= Task item =
Write out again the lines from the line with "Online reputation is" up to and including the line with "магазинов и визуализации в Apache Superset", exactly as they stand below, and skip any picture.
*** Opening of Exercise material ***
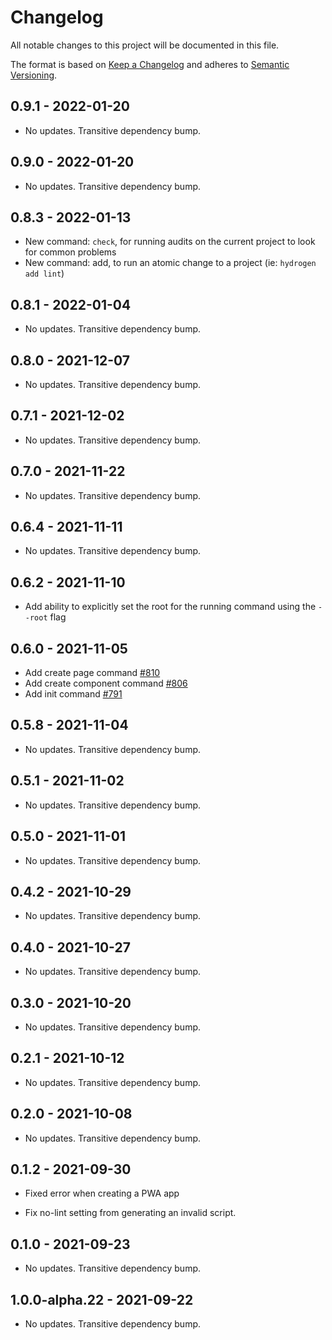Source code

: # Changelog

All notable changes to this project will be documented in this file.

The format is based on [Keep a Changelog](http://keepachangelog.com/en/1.0.0/)
and adheres to [Semantic Versioning](http://semver.org/spec/v2.0.0.html).

<!-- ## Unreleased -->

## 0.9.1 - 2022-01-20

- No updates. Transitive dependency bump.

## 0.9.0 - 2022-01-20

- No updates. Transitive dependency bump.

## 0.8.3 - 2022-01-13

- New command: `check`, for running audits on the current project to look for common problems
- New command: add, to run an atomic change to a project (ie: `hydrogen add lint`)

## 0.8.1 - 2022-01-04

- No updates. Transitive dependency bump.

## 0.8.0 - 2021-12-07

- No updates. Transitive dependency bump.

## 0.7.1 - 2021-12-02

- No updates. Transitive dependency bump.

## 0.7.0 - 2021-11-22

- No updates. Transitive dependency bump.

## 0.6.4 - 2021-11-11

- No updates. Transitive dependency bump.

## 0.6.2 - 2021-11-10

- Add ability to explicitly set the root for the running command using the `--root` flag

## 0.6.0 - 2021-11-05

- Add create page command [#810](https://github.com/Shopify/hydrogen/pull/810)
- Add create component command [#806](https://github.com/Shopify/hydrogen/pull/806)
- Add init command [#791](https://github.com/Shopify/hydrogen/pull/791)

## 0.5.8 - 2021-11-04

- No updates. Transitive dependency bump.

## 0.5.1 - 2021-11-02

- No updates. Transitive dependency bump.

## 0.5.0 - 2021-11-01

- No updates. Transitive dependency bump.

## 0.4.2 - 2021-10-29

- No updates. Transitive dependency bump.

## 0.4.0 - 2021-10-27

- No updates. Transitive dependency bump.

## 0.3.0 - 2021-10-20

- No updates. Transitive dependency bump.

## 0.2.1 - 2021-10-12

- No updates. Transitive dependency bump.

## 0.2.0 - 2021-10-08

- No updates. Transitive dependency bump.

## 0.1.2 - 2021-09-30

- Fixed error when creating a PWA app

- Fix no-lint setting from generating an invalid script.

## 0.1.0 - 2021-09-23

- No updates. Transitive dependency bump.

## 1.0.0-alpha.22 - 2021-09-22

- No updates. Transitive dependency bump.
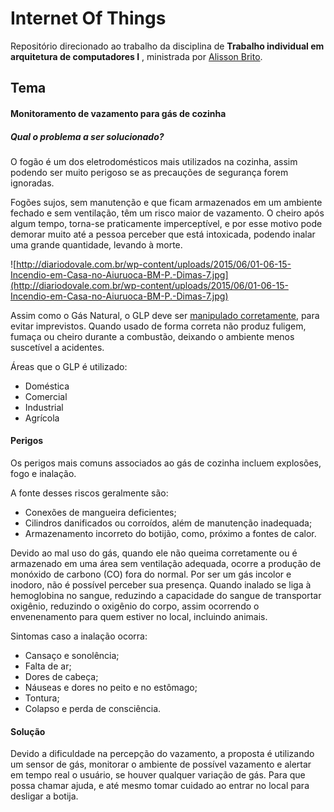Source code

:# **Internet Of Things** 

Repositório direcionado ao trabalho da disciplina de  **Trabalho individual em arquitetura de computadores I** , ministrada por  [Alisson Brito](https://sites.google.com/site/alissonbrito/Home/iot-e-computa%C3%A7%C3%A3o-em-nuvem?authuser=0 ).

## Tema
#### Monitoramento de vazamento para gás de cozinha 

##### Qual o problema a ser solucionado?

O fogão é um dos eletrodomésticos mais utilizados na cozinha, assim podendo ser muito perigoso se as precauções de segurança forem ignoradas.

Fogões sujos, sem manutenção e que ficam armazenados em um ambiente fechado e sem ventilação, têm um risco maior de vazamento. O cheiro após algum tempo, torna-se praticamente imperceptível, e por esse motivo pode demorar muito até a pessoa perceber que está intoxicada, podendo inalar uma grande quantidade, levando à morte.

![http://diariodovale.com.br/wp-content/uploads/2015/06/01-06-15-Incendio-em-Casa-no-Aiuruoca-BM-P.-Dimas-7.jpg](http://diariodovale.com.br/wp-content/uploads/2015/06/01-06-15-Incendio-em-Casa-no-Aiuruoca-BM-P.-Dimas-7.jpg)

Assim como o Gás Natural, o GLP deve ser [manipulado corretamente](https://www.bombeiros.go.gov.br/wp-content/uploads/2014/03/nt-28_2014-gas-liquefeito-de-petroleo-parte-1_manipulacao-utilizacao-e-central-de-glp.pdf), para evitar imprevistos. Quando usado de forma correta não produz fuligem, fumaça ou cheiro durante a combustão, deixando o ambiente menos suscetível a acidentes.

Áreas que o GLP é utilizado:

- Doméstica
- Comercial
- Industrial
- Agrícola

#### Perigos

Os perigos mais comuns associados ao gás de cozinha incluem explosões, fogo e inalação.

A fonte desses riscos geralmente são:

- Conexões de mangueira deficientes;
- Cilindros danificados ou corroídos, além de manutenção inadequada;
- Armazenamento incorreto do botijão, como, próximo a fontes de calor.

Devido ao mal uso do gás, quando ele  não queima corretamente ou é armazenado em uma área sem ventilação adequada, ocorre a produção de monóxido de carbono (CO) fora do normal. Por ser um gás incolor e inodoro, não é possível perceber sua presença. Quando inalado se liga à hemoglobina no sangue, reduzindo a capacidade do sangue de transportar oxigênio, reduzindo o oxigênio do corpo, assim ocorrendo o envenenamento para quem estiver no local, incluindo animais.

Sintomas caso a inalação ocorra:

- Cansaço e sonolência;
- Falta de ar;
- Dores de cabeça;
- Náuseas e dores no peito e no estômago;
- Tontura;
- Colapso e perda de consciência.

####  Solução

Devido a dificuldade na percepção do vazamento, a proposta é utilizando um sensor de gás, monitorar o ambiente de possível vazamento e alertar em tempo real o usuário, se houver qualquer variação de gás. Para que possa chamar ajuda, e até mesmo tomar cuidado ao entrar no local para desligar a botija. 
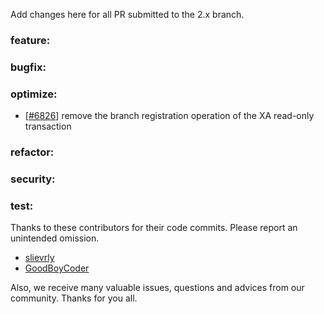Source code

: Add changes here for all PR submitted to the 2.x branch.

<!-- Please add the `changes` to the following location(feature/bugfix/optimize/test) based on the type of PR -->

### feature:

### bugfix:


### optimize:
- [[#6826](https://github.com/apache/incubator-seata/pull/6826)] remove the branch registration operation of the XA read-only transaction


### refactor:

### security:

### test:


Thanks to these contributors for their code commits. Please report an unintended omission.

<!-- Please make sure your Github ID is in the list below -->
- [slievrly](https://github.com/slievrly)
- [GoodBoyCoder](https://github.com/GoodBoyCoder)


Also, we receive many valuable issues, questions and advices from our community. Thanks for you all.
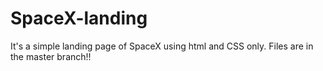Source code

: # SpaceX-landing
It's a simple landing page of SpaceX using html and CSS only.
Files are in the master branch!!
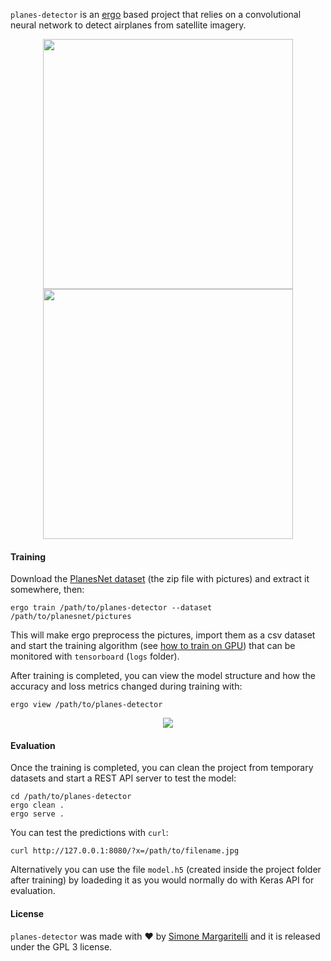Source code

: `planes-detector` is an [ergo](https://github.com/evilsocket/ergo) based project that relies on a convolutional neural network to detect airplanes from satellite imagery.

<p align="center">
    <img src="https://i.imgur.com/imshZn6.png" width="400">
    <img src="https://i.imgur.com/Fbzedgs.png" width="400">
</p>

#### Training

Download the [PlanesNet dataset](https://www.kaggle.com/rhammell/planesnet) (the zip file with pictures) and extract it somewhere, then:

    ergo train /path/to/planes-detector --dataset /path/to/planesnet/pictures

This will make ergo preprocess the pictures, import them as a csv dataset and start the training algorithm (see [how to train on GPU](https://github.com/evilsocket/ergo#enable-gpu-support)) that can be monitored with `tensorboard` (`logs` folder).

After training is completed, you can view the model structure and how the accuracy and loss metrics changed during training with:

    ergo view /path/to/planes-detector

<p align="center">
    <img src="https://i.imgur.com/rUQ1Het.png">
</p>

#### Evaluation

Once the training is completed, you can clean the project from temporary datasets and start a REST API server to test the model:

    cd /path/to/planes-detector
    ergo clean .
    ergo serve .

You can test the predictions with `curl`:

    curl http://127.0.0.1:8080/?x=/path/to/filename.jpg

Alternatively you can use the file `model.h5` (created inside the project folder after training) by loadeding it as you would normally do with Keras API for evaluation.

#### License

`planes-detector` was made with ♥  by [Simone Margaritelli](https://www.evilsocket.net/) and it is released under the GPL 3 license.
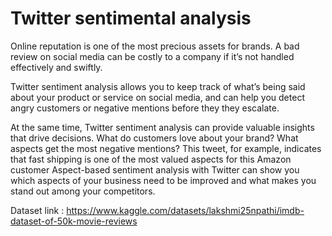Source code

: # Twitter sentimental analysis
Online reputation is one of the most precious assets for brands. A bad review on social media can be costly to a company if it’s not handled effectively and swiftly. 

Twitter sentiment analysis allows you to keep track of what’s being said about your product or service on social media, and can help you detect angry customers or negative mentions before they they escalate.

At the same time, Twitter sentiment analysis can provide valuable insights that drive decisions. What do customers love about your brand?  What aspects get the most negative mentions? This tweet, for example, indicates that fast shipping is one of the most valued aspects for this Amazon customer Aspect-based sentiment analysis with Twitter can show you which aspects of your business need to be improved and what makes you stand out among your competitors.

Dataset link : https://www.kaggle.com/datasets/lakshmi25npathi/imdb-dataset-of-50k-movie-reviews
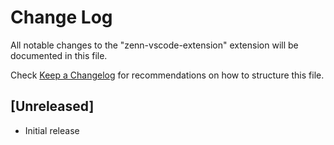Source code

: # Change Log

All notable changes to the "zenn-vscode-extension" extension will be documented in this file.

Check [Keep a Changelog](http://keepachangelog.com/) for recommendations on how to structure this file.

## [Unreleased]

- Initial release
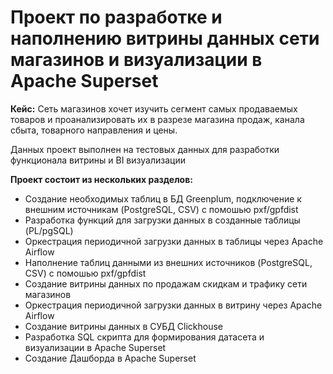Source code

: # Проект по разработке и наполнению витрины данных сети магазинов и визуализации в Apache Superset

**Кейс:** Сеть магазинов хочет изучить сегмент самых продаваемых товаров и проанализировать их в разрезе магазина продаж, канала сбыта, товарного направления и цены.

Данных проект выполнен на тестовых данных для разработки функционала витрины и BI визуализации 

**Проект состоит из нескольких разделов:**

- Создание необходимых таблиц в БД Greenplum, подключение к внешним источникам (PostgreSQL, CSV) c помошью pxf/gpfdist
- Разработка функций для загрузки данных в созданные таблицы (PL/pgSQL)
- Оркестрация периодичной загрузки данных в таблицы через Apache Airflow
- Наполнение таблиц данными из внешних источников (PostgreSQL, CSV) c помошью pxf/gpfdist
- Создание витрины данных по продажам скидкам и трафику сети магазинов
- Оркестрация периодичной загрузки данных в витрину через Apache Airflow
- Создание витрины данных в СУБД Clickhouse
- Разработка SQL скрипта для формирования датасета и визуализации в Apache Superset
- Создание Дашборда в Apache Superset
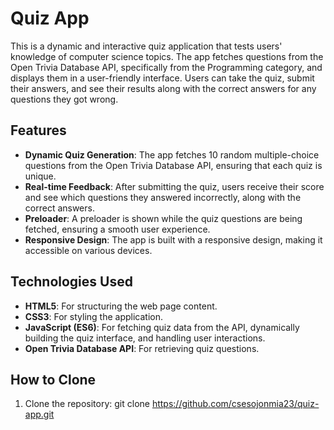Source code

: # Quiz App

This is a dynamic and interactive quiz application that tests users' knowledge of computer science topics. The app fetches questions from the Open Trivia Database API, specifically from the Programming category, and displays them in a user-friendly interface. Users can take the quiz, submit their answers, and see their results along with the correct answers for any questions they got wrong.

## Features

- **Dynamic Quiz Generation**: The app fetches 10 random multiple-choice questions from the Open Trivia Database API, ensuring that each quiz is unique.
- **Real-time Feedback**: After submitting the quiz, users receive their score and see which questions they answered incorrectly, along with the correct answers.
- **Preloader**: A preloader is shown while the quiz questions are being fetched, ensuring a smooth user experience.
- **Responsive Design**: The app is built with a responsive design, making it accessible on various devices.

## Technologies Used

- **HTML5**: For structuring the web page content.
- **CSS3**: For styling the application.
- **JavaScript (ES6)**: For fetching quiz data from the API, dynamically building the quiz interface, and handling user interactions.
- **Open Trivia Database API**: For retrieving quiz questions.

## How to Clone

1. Clone the repository:
   git clone https://github.com/csesojonmia23/quiz-app.git
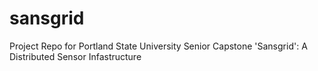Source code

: sansgrid
========

Project Repo for Portland State University Senior Capstone 'Sansgrid': A  Distributed Sensor Infastructure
*** Close of Exercise material ***
= Solution to this exercise =
Online reputation is one of the most precious assets for brands. A bad review on social media can be costly to a company if it’s not handled effectively and swiftly. 

Twitter sentiment analysis allows you to keep track of what’s being said about your product or service on social media, and can help you detect angry customers or negative mentions before they they escalate.

At the same time, Twitter sentiment analysis can provide valuable insights that drive decisions. What do customers love about your brand?  What aspects get the most negative mentions? This tweet, for example, indicates that fast shipping is one of the most valued aspects for this Amazon customer Aspect-based sentiment analysis with Twitter can show you which aspects of your business need to be improved and what makes you stand out among your competitors.

Dataset link : https://www.kaggle.com/datasets/lakshmi25npathi/imdb-dataset-of-50k-movie-reviews
Source code

: # Change Log

All notable changes to the "zenn-vscode-extension" extension will be documented in this file.

Check [Keep a Changelog](http://keepachangelog.com/) for recommendations on how to structure this file.

## [Unreleased]

- Initial release
Source code

: # Проект по разработке и наполнению витрины данных сети магазинов и визуализации в Apache Superset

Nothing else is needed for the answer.